Helen Butler, executive director, Georgia Coalition for the People’s Agenda
Tired and weary.
They don’t see their lives improving. The cost of living is up, affordable housing is not available and in many places, there is no public transportation. Add to that, it’s more difficult for voters to cast their ballots with the increasing voter suppression laws and policies. My solution is to revive our Green Book for Voter Engagement. It is a toolkit to empower voters in urban, suburban and rural communities.
Janice Robinson, North Carolina program director, Red Wine and Blue
Issues can ignite.
I can’t say whether Black voters overall have cooled off. However, here in Mecklenburg County which covers Charlotte, we have seen the voter turnout rate fall well below the NC statewide average five election cycles in a row with Black/Brown voter turnout being a factor. Not sure whether there is a lack of resources devoted to getting voters out to the polls or the effects of voter suppression. Igniting the spark in voters begins with tapping into issues most important to them.
Jovida Hill, executive director, the Philadelphia Commission for Women
Close the Gender Gap
Cooling off seems to be the case in Philadelphia, but not for all voters? Black women consistently show up and turnout. After the November 7th general election when the city elected its first woman mayor (Cherelle Parker—a Black woman) citywide voter turnout was up but it was down in Black and Latino precincts compared to 2019 off-year elections. While abortion rights and LGBTQ rights fueled significant wins for Democrats nationwide, and even impacted the Pennsylvania Supreme Court race, I fear the issues were not enough to drive Black men to the polls. We have to address the gender gap in the Black community to prepare for 2024.
Holli Holliday, executive director Sisters Lead. Sisters Vote (DC-based national organization)
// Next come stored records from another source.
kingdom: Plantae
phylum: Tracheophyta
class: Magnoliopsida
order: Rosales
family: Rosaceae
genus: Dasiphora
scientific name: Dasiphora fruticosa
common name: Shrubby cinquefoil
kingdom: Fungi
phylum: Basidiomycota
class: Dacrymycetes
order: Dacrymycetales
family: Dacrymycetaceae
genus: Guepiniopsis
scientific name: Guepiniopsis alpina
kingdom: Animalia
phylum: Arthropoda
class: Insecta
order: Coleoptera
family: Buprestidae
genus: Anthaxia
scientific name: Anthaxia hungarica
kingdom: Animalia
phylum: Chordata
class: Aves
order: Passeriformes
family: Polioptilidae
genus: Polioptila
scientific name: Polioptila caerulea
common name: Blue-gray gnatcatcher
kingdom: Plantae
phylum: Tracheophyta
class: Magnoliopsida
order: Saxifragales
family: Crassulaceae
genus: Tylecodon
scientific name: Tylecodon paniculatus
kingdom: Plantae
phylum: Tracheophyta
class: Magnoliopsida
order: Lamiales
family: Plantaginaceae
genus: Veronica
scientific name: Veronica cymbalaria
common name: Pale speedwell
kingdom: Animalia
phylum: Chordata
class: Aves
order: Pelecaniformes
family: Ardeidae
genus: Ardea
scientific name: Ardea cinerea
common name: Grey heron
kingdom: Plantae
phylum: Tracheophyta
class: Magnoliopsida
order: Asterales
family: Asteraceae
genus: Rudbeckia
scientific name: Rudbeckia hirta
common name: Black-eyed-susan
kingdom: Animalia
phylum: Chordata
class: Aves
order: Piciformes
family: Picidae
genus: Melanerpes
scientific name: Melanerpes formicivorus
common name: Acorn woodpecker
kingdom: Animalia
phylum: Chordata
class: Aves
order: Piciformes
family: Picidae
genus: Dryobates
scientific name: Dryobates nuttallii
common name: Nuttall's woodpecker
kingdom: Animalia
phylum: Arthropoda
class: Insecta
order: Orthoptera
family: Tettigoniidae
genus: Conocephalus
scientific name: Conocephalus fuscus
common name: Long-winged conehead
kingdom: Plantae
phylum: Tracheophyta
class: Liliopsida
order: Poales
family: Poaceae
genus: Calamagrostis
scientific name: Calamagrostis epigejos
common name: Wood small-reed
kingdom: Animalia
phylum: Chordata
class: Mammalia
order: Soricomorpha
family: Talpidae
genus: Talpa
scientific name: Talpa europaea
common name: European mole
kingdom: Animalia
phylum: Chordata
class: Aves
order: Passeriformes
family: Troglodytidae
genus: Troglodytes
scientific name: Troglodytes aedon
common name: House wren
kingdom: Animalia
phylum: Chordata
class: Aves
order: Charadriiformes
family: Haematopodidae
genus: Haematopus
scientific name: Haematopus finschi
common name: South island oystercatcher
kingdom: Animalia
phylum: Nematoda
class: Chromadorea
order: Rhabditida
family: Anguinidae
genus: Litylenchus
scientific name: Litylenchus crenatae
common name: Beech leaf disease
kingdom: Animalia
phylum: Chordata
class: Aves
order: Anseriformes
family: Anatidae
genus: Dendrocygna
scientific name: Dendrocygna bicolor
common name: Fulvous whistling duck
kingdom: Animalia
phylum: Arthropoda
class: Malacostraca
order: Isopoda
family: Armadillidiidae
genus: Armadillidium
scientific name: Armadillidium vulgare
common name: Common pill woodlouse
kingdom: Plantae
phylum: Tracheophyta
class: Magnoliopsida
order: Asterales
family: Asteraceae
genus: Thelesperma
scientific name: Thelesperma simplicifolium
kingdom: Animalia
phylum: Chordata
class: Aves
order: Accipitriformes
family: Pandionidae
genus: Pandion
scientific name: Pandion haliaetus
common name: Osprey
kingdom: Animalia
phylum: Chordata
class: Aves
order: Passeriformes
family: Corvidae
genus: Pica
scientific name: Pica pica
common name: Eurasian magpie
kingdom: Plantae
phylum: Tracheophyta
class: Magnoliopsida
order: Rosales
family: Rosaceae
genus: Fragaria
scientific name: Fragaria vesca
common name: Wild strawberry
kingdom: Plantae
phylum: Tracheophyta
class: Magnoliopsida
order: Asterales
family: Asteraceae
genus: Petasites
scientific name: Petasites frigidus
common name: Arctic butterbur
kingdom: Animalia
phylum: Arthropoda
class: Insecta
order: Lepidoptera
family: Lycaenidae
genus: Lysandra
Fired-up, not cooling down.
We are more engaged than ever. Not only are we voting, we are participating, advocating and leading in organizations and as individuals. Across the country, more and more voting groups are being created to meet the growing needs of Black voters to have access to accurate information and voting. As conservative extremists continue their assault on our rights and freedoms, Black voters are standing up and fighting back. From abortion access to voting rights, Black people are important allies in winning these fights. Everywhere we look, in almost every sector, Black voters are leading organizations, movements, anti-war protests and even at the polls.